Required action
Every line of the data is to be transcribed as it stands.

>>>>>

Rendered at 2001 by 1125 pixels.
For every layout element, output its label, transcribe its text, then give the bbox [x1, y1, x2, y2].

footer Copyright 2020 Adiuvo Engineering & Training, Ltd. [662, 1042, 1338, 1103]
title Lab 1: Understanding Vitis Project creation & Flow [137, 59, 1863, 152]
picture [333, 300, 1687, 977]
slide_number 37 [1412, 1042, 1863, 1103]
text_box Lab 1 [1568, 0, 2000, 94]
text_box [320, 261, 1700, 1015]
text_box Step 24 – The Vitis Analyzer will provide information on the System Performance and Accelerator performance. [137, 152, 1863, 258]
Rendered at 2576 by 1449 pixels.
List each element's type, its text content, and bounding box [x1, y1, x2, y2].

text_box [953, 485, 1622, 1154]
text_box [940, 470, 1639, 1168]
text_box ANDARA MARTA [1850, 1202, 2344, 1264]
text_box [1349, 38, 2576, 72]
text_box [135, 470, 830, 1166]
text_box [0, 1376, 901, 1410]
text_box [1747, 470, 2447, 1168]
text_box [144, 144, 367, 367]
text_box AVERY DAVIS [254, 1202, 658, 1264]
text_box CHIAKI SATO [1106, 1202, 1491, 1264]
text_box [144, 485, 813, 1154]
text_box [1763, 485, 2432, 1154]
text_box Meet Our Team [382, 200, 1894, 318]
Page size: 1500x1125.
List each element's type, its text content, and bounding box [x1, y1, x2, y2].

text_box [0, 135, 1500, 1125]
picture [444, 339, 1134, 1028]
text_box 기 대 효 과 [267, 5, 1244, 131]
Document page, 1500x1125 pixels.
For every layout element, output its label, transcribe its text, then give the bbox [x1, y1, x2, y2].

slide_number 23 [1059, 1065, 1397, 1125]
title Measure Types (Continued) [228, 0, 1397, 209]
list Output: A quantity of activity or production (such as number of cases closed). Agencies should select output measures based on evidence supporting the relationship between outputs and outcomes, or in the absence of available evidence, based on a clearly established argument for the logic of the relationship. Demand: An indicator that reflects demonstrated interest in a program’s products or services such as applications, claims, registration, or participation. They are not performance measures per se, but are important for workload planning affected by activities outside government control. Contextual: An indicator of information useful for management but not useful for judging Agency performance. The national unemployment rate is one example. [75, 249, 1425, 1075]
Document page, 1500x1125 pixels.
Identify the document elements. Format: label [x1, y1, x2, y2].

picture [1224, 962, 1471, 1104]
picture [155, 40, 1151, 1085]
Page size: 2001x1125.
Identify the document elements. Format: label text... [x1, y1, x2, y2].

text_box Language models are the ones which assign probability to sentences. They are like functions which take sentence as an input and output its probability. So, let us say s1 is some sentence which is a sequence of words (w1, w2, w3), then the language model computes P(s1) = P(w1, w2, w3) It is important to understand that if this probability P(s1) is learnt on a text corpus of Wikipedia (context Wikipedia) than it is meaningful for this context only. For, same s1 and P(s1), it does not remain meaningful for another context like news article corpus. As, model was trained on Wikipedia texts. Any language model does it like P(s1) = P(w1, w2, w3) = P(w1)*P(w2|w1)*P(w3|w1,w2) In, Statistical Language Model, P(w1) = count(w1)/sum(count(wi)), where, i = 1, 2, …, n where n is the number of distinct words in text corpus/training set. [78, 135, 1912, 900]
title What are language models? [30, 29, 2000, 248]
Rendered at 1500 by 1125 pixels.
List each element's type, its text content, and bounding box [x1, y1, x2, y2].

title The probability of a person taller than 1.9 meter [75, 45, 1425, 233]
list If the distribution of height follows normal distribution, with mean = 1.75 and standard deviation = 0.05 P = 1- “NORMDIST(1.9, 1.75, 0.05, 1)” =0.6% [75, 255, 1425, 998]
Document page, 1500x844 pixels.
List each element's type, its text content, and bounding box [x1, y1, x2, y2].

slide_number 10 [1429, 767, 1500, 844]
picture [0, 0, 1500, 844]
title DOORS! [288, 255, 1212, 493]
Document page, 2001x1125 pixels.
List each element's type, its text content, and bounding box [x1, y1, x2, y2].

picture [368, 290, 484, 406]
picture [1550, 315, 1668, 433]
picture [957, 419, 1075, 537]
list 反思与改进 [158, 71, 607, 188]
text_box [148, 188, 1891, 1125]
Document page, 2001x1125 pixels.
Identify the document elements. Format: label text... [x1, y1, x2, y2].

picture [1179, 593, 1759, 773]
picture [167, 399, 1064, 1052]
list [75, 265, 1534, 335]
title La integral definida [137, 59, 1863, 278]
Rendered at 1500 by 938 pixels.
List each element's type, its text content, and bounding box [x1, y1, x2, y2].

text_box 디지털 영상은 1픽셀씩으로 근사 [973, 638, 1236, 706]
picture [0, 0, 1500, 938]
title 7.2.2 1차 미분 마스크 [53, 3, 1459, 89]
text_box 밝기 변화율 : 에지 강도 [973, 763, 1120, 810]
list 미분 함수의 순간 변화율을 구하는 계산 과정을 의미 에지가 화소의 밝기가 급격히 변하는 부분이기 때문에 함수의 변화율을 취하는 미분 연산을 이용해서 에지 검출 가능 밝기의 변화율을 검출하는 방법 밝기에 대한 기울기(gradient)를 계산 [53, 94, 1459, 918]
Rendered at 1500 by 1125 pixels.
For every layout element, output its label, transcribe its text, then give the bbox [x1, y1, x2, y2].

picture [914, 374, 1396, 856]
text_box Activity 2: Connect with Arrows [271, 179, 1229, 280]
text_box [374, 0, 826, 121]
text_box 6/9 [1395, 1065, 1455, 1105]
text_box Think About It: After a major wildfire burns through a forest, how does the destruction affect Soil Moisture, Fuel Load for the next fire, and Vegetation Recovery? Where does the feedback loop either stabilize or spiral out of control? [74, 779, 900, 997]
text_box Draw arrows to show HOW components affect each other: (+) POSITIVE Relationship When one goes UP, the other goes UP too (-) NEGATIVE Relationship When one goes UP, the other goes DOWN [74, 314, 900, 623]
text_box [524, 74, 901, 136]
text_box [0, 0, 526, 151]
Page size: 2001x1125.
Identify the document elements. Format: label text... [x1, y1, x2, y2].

<<<<<

Solution for this problem
Rendered at 2001 by 1125 pixels.
For every layout element, output its label, transcribe its text, then give the bbox [x1, y1, x2, y2].

footer Copyright 2020 Adiuvo Engineering & Training, Ltd. [662, 1042, 1338, 1103]
title Lab 1: Understanding Vitis Project creation & Flow [137, 59, 1863, 152]
picture [333, 300, 1687, 977]
slide_number 37 [1412, 1042, 1863, 1103]
text_box Lab 1 [1568, 0, 2000, 94]
text_box [320, 261, 1700, 1015]
text_box Step 24 – The Vitis Analyzer will provide information on the System Performance and Accelerator performance. [137, 152, 1863, 258]
Rendered at 2576 by 1449 pixels.
List each element's type, its text content, and bounding box [x1, y1, x2, y2].

text_box [953, 485, 1622, 1154]
text_box [940, 470, 1639, 1168]
text_box ANDARA MARTA [1850, 1202, 2344, 1264]
text_box [1349, 38, 2576, 72]
text_box [135, 470, 830, 1166]
text_box [0, 1376, 901, 1410]
text_box [1747, 470, 2447, 1168]
text_box [144, 144, 367, 367]
text_box AVERY DAVIS [254, 1202, 658, 1264]
text_box CHIAKI SATO [1106, 1202, 1491, 1264]
text_box [144, 485, 813, 1154]
text_box [1763, 485, 2432, 1154]
text_box Meet Our Team [382, 200, 1894, 318]
Page size: 1500x1125.
List each element's type, its text content, and bounding box [x1, y1, x2, y2].

text_box [0, 135, 1500, 1125]
picture [444, 339, 1134, 1028]
text_box 기 대 효 과 [267, 5, 1244, 131]
Document page, 1500x1125 pixels.
For every layout element, output its label, transcribe its text, then give the bbox [x1, y1, x2, y2].

slide_number 23 [1059, 1065, 1397, 1125]
title Measure Types (Continued) [228, 0, 1397, 209]
list Output: A quantity of activity or production (such as number of cases closed). Agencies should select output measures based on evidence supporting the relationship between outputs and outcomes, or in the absence of available evidence, based on a clearly established argument for the logic of the relationship. Demand: An indicator that reflects demonstrated interest in a program’s products or services such as applications, claims, registration, or participation. They are not performance measures per se, but are important for workload planning affected by activities outside government control. Contextual: An indicator of information useful for management but not useful for judging Agency performance. The national unemployment rate is one example. [75, 249, 1425, 1075]
Document page, 1500x1125 pixels.
Identify the document elements. Format: label [x1, y1, x2, y2].

picture [1224, 962, 1471, 1104]
picture [155, 40, 1151, 1085]
Page size: 2001x1125.
Identify the document elements. Format: label text... [x1, y1, x2, y2].

text_box Language models are the ones which assign probability to sentences. They are like functions which take sentence as an input and output its probability. So, let us say s1 is some sentence which is a sequence of words (w1, w2, w3), then the language model computes P(s1) = P(w1, w2, w3) It is important to understand that if this probability P(s1) is learnt on a text corpus of Wikipedia (context Wikipedia) than it is meaningful for this context only. For, same s1 and P(s1), it does not remain meaningful for another context like news article corpus. As, model was trained on Wikipedia texts. Any language model does it like P(s1) = P(w1, w2, w3) = P(w1)*P(w2|w1)*P(w3|w1,w2) In, Statistical Language Model, P(w1) = count(w1)/sum(count(wi)), where, i = 1, 2, …, n where n is the number of distinct words in text corpus/training set. [78, 135, 1912, 900]
title What are language models? [30, 29, 2000, 248]
Rendered at 1500 by 1125 pixels.
List each element's type, its text content, and bounding box [x1, y1, x2, y2].

title The probability of a person taller than 1.9 meter [75, 45, 1425, 233]
list If the distribution of height follows normal distribution, with mean = 1.75 and standard deviation = 0.05 P = 1- “NORMDIST(1.9, 1.75, 0.05, 1)” =0.6% [75, 255, 1425, 998]
Document page, 1500x844 pixels.
List each element's type, its text content, and bounding box [x1, y1, x2, y2].

slide_number 10 [1429, 767, 1500, 844]
picture [0, 0, 1500, 844]
title DOORS! [288, 255, 1212, 493]
Document page, 2001x1125 pixels.
List each element's type, its text content, and bounding box [x1, y1, x2, y2].

picture [368, 290, 484, 406]
picture [1550, 315, 1668, 433]
picture [957, 419, 1075, 537]
list 反思与改进 [158, 71, 607, 188]
text_box [148, 188, 1891, 1125]
Document page, 2001x1125 pixels.
Identify the document elements. Format: label text... [x1, y1, x2, y2].

picture [1179, 593, 1759, 773]
picture [167, 399, 1064, 1052]
list [75, 265, 1534, 335]
title La integral definida [137, 59, 1863, 278]
Rendered at 1500 by 938 pixels.
List each element's type, its text content, and bounding box [x1, y1, x2, y2].

text_box 디지털 영상은 1픽셀씩으로 근사 [973, 638, 1236, 706]
picture [0, 0, 1500, 938]
title 7.2.2 1차 미분 마스크 [53, 3, 1459, 89]
text_box 밝기 변화율 : 에지 강도 [973, 763, 1120, 810]
list 미분 함수의 순간 변화율을 구하는 계산 과정을 의미 에지가 화소의 밝기가 급격히 변하는 부분이기 때문에 함수의 변화율을 취하는 미분 연산을 이용해서 에지 검출 가능 밝기의 변화율을 검출하는 방법 밝기에 대한 기울기(gradient)를 계산 [53, 94, 1459, 918]
Rendered at 1500 by 1125 pixels.
For every layout element, output its label, transcribe its text, then give the bbox [x1, y1, x2, y2].

picture [914, 374, 1396, 856]
text_box Activity 2: Connect with Arrows [271, 179, 1229, 280]
text_box [374, 0, 826, 121]
text_box 6/9 [1395, 1065, 1455, 1105]
text_box Think About It: After a major wildfire burns through a forest, how does the destruction affect Soil Moisture, Fuel Load for the next fire, and Vegetation Recovery? Where does the feedback loop either stabilize or spiral out of control? [74, 779, 900, 997]
text_box Draw arrows to show HOW components affect each other: (+) POSITIVE Relationship When one goes UP, the other goes UP too (-) NEGATIVE Relationship When one goes UP, the other goes DOWN [74, 314, 900, 623]
text_box [524, 74, 901, 136]
text_box [0, 0, 526, 151]
Page size: 2001x1125.
Identify the document elements. Format: label text... [x1, y1, x2, y2].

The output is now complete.